Sunday, August 9, 2015


Mels 140 S. Van Ness San Francisco August 1974

The restaurant drive-through is a staple of modern dining. However before the drive-through there was the drive-in restaurant. While the former offers an experience about as delightful as one’s daily large city commute, the latter, similar to the road trip itself, exists mainly for enjoyment's sake. In addition, when you're in transit and famished, it's a joy to discover local specialties alongside the pervasive burgers, fries and Cokes. From 1947-76 Mels Drive-in was one such place where one had the option of eating in their car, while checking out hot-rods, showing off their custom machine and ogling the opposite sex. The eateries’ 140 S. Van Ness location was the franchise’s flagship and was the place to be before drive-through and simple pick-up menu eateries became the mainstay of cheap modern dining. 

Today’s post features a pic of the drive-ins’ 140 S. Van Ness location in 1974 a year after American Graffiti made its’ debut in late August. It was taken by Mark Lee Goodale. He had the following to say about the picture:
It was in August of 1974. I had just graduated from high school and a friend of mine an I were driving up the coast to meet my girlfriend's family that were on vacation there and we got into town about 3:00 AM and I looked over and there it was: The Mels from American Graffiti!  They weren't open all night but they were lit up all night. We pulled over and slept in the van and in the AM took the picture.
I was already an AG junkie when we took this pic. I had seen the film at least 20 times in high school. I started collecting 45's around that time and the soundtrack was unbelievable. The songs fit so well with the scenes.  We had an 8 track player mounted under the dashboard and played the Beach Boys' ENDLESS SUMMER on the entire road trip.
We drove a 1967 Ford Econoline van. You can only see the back doors with windows (far right) in the Mels photo but this is what it looked like.

For the true exciting story on the closure of the original Mels featured in Graffiti check out the link below:

    ~ FINI ~

  • Goodale, Mark Lee. [photos] received Aug 8, 2015
  • Kronsberg , Matthew.

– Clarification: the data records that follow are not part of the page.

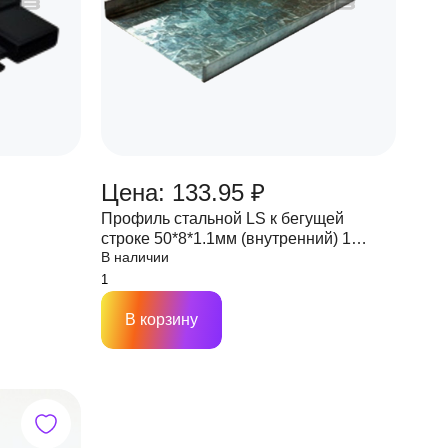
Цена: 133.95 ₽
Профиль стальной LS к бегущей
строке 50*8*1.1мм (внутренний) 1
В наличии
хлыст 3м (цена за м.)
В корзину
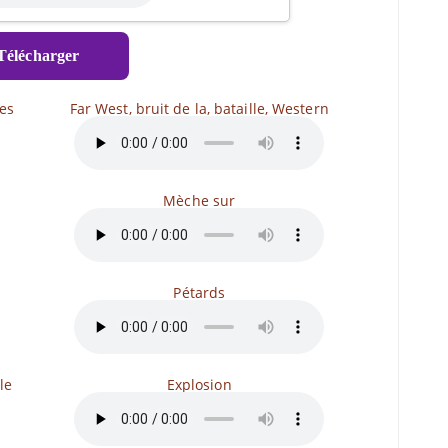
élécharger
es
Far West, bruit de la, bataille, Western
Mèche sur
Pétards
le
Explosion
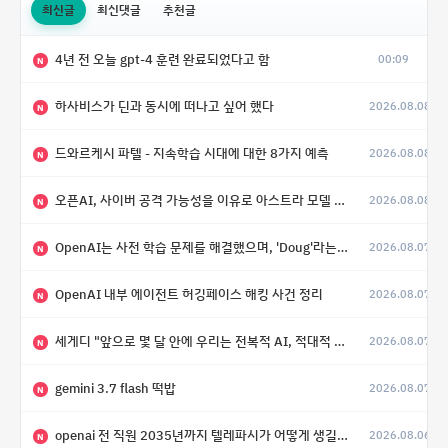
최신글
최신댓글
추천글
4년 전 오늘 gpt-4 훈련 완료되었다고 함
00:09
N
하사비스가 딘과 동시에 떠나고 싶어 했다
2026.08.08
N
드와르케시 파텔 - 지속학습 시대에 대한 8가지 예측
2026.08.08
N
오픈AI, 사이버 공격 가능성을 이유로 아스트라 모델 출시 연기
2026.08.08
N
OpenAI는 사전 학습 문제를 해결했으며, 'Doug'라는 코드명을 가진 훨씬 더 큰 모델을 활발히 개발 중
2026.08.07
N
OpenAI 내부 에이전트 허깅페이스 해킹 사건 정리
2026.08.07
N
세게디 "앞으로 몇 달 안에 우리는 전복적 AI, 적대적 AI 둘 다 보게 될 것"
2026.08.07
N
gemini 3.7 flash 떡밥
2026.08.07
N
openai 전 직원 2035년까지 텔레파시가 어떻게 생길 수 있는지
2026.08.06
N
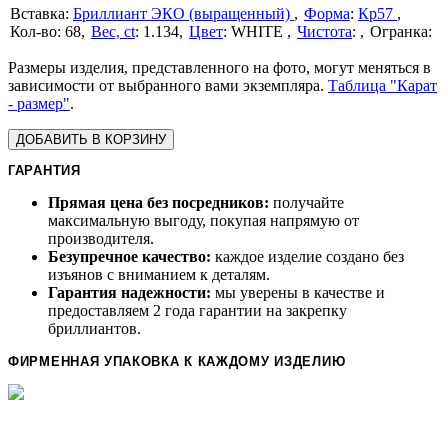
Бриллиант ЭКО (выращенный)
Форма
:
Кр57
68
Вес, ct
:
1.134
Цвет
:
WHITE
Чистота
:
Размеры изделия, представленного на фото, могут меняться в
зависимости от выбранного вами экземпляра.
Таблица "Карат
- размер"
.
ДОБАВИТЬ В КОРЗИНУ
ГАРАНТИЯ
Прямая цена без посредников:
получайте
максимальную выгоду, покупая напрямую от
производителя.
Безупречное качество:
каждое изделие создано без
изъянов с вниманием к деталям.
Гарантия надежности:
мы уверены в качестве и
предоставляем 2 года гарантии на закрепку
бриллиантов.
ФИРМЕННАЯ УПАКОВКА К КАЖДОМУ ИЗДЕЛИЮ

Drive-In Restaurants Worth Going Out of Your Way For. (2014). Dow Jones & Co., Inc.

Sunday, August 2, 2015


1962 Thunderbird Hardtop 390 special V-8 Cruise-O-matic
Welcome back to Kip Pullman's American Graffiti Blog!  Today's post features a drawing worth $15,000 in prizes.  You could win a RCA transistor radio, a beautiful fur stole, an RCA Victor color TV, a $1,000 diamond ring or the grand prize...  a brand new 1962 Ford Thunderbird. So enter today.  Oh, wait, the drawing has ended. Sorry. Maybe next time. By the way, we do have some old lawn furniture that we've been trying to get rid of, so if your interested let us know. 



San Francisco Ford Dealer, Al Schlesinger delivers the keys to his new car to Al Williamson of 270 Drake Street as acting mayor, Harold Dobbs and Mel Weiss look on. Williamson was the top prize winner in a recent merchandising promotion conducted by the Mels Drive-in Restaurants.  He is a veteran city employee with nearly 23 years of service to his credit.